I think licky-ness is just a behavioral thing. My rat Sophie licks my hands all the time and will meticulously go after my face if I let her, while my other rat Lilith licks very occasionally.


----------



## Cupcake&Candy (Jun 5, 2012)

My little girls never lick my hands at all; however, they always lick my lips for kisses when I pick them up. This happens mostly in the mornings when I bring them out & in the evenings when I come home. So, I'm reasonably secure it's an affection thing not just food. (it's just adorable tho'. I feel so loved)


----------



## elliriyanna (Jul 27, 2011)

Yes its an affection thing  I just want to promote it  But they specifically went for my fingers so I think that night it was because food


----------



## fluffy470 (Feb 24, 2012)

He he I love how my boys are so gentle with my hands when they " groom" them. They delicately hold each finger and nibble my nails. I think my boys just enjoy grooming me, 😉 I wouldn't put food on my hands or they might bite instead of lick thinking that ur hand iz noms  I would just give them plenty of opportunity to lick ya and of they are in the mood to do so then they will.
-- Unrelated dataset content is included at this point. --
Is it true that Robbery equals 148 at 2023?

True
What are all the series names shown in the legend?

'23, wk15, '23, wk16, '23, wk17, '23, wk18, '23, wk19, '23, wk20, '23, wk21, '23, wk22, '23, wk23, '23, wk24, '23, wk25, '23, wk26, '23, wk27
Hope you get plenty of love from your rattie tatties


Sent from my iPad using PG Free


----------



## amyk2978 (Jul 26, 2012)

Yeah, I wouldn't try the food thing either, they might just smell it and take their chances with a quick nip! My old two ratties used to lick me, especially Cheech - once they came and licked me all over my face when I was upset! But my two new boys haven't licked me yet..


----------



## lilspaz68 (Feb 24, 2007)

You can teach them to lick and be gentle...put a smear of something yummy on your fingers and when they use their teeth change your tone, to low and warning, and when they start to lick use a happy encouraging higher pitched voice...go slow and make sure they are woken up before you do this. Most rats will learn to lick instead of grab on with food. As for licking you only, its their behaviour and some do and some don't. I love licky rats as well


----------



## DustyRat (Jul 9, 2012)

My girls lick yogurt off of my fingers. The very first time I let them do this, my girl Brownie nipped me just to see if that is what she should do or not. Now they never bite, just lick till the yogurt is all gone. ☺


----------



## elliriyanna (Jul 27, 2011)

I will try this  but I will have to make sure Apollo isn't around lol he gets crazy with yummy foods


----------